> _READING PASSAGE_
++++++++++++++++++++

The authorities have identified the four perpetrators and arrested them accordingly. Due to the attack, the football team was forced to forfeit the match as well, resulting in their disqualification from further participation in the tournament. A witness who observed the incident from their balcony, remarked:

Everything unfolded in the blink of an eye… Surprisingly, very few individuals rushed to assist, and by that time, it was nearly over.

In light of the incident, the North-East Cell of Hindu College issued a statement condemning the incident and urging concerned authorities to take strict action. In a post on Instagram dated September 20, 2023, they made the following statement:

We are deeply saddened and outraged by the racially motivated attack against a North-eastern student from Hindu College. Such acts of violence and discrimination have no place in our society as a whole. In the face of hatred, we must unite as a community to fight against racism, discrimination, and violence and hatred.

Several organisations, including SFI Hindu College, WDC Hindu College, and the North East Society of Zakir Hussain Delhi College (M), have issued statements in solidarity with the victim. The North-East Cell of Hindu College has issued a statement requesting everyone to respect the privacy of the survivor.

++++++++++++++++++++

Data entries
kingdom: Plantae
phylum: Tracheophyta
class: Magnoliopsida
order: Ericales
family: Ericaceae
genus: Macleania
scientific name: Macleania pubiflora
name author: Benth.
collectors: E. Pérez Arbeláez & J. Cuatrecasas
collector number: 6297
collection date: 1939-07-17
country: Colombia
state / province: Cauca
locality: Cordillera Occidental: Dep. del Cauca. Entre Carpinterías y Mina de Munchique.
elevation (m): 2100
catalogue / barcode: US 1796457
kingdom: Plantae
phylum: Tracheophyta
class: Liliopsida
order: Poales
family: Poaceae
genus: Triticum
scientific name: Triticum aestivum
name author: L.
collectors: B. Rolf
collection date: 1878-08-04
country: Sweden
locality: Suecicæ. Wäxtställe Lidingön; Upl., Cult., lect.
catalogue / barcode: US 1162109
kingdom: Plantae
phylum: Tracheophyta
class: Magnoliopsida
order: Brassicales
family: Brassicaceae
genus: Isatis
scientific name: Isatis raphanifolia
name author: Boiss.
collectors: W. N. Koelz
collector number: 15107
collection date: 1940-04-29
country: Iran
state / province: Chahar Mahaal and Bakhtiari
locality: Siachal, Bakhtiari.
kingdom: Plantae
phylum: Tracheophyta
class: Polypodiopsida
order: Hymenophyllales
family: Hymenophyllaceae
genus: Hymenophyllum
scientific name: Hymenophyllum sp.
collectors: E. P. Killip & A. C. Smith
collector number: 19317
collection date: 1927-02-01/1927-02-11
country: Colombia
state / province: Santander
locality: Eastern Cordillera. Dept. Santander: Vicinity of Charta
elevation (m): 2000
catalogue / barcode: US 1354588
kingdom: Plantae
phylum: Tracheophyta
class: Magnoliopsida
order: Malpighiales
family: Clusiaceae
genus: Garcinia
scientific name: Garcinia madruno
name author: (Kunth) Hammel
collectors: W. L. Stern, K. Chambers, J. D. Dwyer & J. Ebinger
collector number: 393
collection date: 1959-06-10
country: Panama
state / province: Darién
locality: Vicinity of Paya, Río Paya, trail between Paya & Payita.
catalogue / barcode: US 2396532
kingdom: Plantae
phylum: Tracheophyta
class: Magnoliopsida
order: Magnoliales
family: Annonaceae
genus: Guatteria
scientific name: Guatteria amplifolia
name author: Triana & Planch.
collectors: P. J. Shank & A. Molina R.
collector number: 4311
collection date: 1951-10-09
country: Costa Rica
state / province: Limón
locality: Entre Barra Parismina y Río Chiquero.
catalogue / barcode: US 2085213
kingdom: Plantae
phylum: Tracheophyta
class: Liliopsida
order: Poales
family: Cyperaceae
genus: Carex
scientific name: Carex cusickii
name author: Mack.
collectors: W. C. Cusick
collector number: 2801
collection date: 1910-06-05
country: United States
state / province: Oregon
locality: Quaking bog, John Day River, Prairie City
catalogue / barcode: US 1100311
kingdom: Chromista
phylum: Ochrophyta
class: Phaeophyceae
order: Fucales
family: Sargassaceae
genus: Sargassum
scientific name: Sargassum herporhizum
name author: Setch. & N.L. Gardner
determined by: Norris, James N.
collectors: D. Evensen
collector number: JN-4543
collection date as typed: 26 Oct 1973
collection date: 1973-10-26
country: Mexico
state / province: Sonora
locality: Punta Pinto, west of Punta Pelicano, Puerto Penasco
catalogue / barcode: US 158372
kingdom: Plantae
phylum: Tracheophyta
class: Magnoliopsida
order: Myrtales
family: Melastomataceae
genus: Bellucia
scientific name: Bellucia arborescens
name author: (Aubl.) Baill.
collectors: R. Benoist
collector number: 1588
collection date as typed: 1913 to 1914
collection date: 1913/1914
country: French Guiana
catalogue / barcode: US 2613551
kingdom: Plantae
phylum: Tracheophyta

++++++++++++++++++++

> _GIVEN REQUEST 1_
Answer these questions using the article on the attack:
(a) How many perpetrators did the authorities identify and arrest?
(b) On what platform and on what date was the statement condemning the incident posted?
(c) According to the final paragraph, what was everyone requested to respect?
> _GIVEN REQUEST 2_
Return the article's text between "The authorities have" and "was nearly over.", inclusive.
These data entries have no connection to the article.

> _EXERCISE RESULT 1_
(a) Four.
(b) Instagram, on September 20, 2023.
(c) The privacy of the survivor.

> _EXERCISE RESULT 2_
The authorities have identified the four perpetrators and arrested them accordingly. Due to the attack, the football team was forced to forfeit the match as well, resulting in their disqualification from further participation in the tournament. A witness who observed the incident from their balcony, remarked:

Everything unfolded in the blink of an eye… Surprisingly, very few individuals rushed to assist, and by that time, it was nearly over.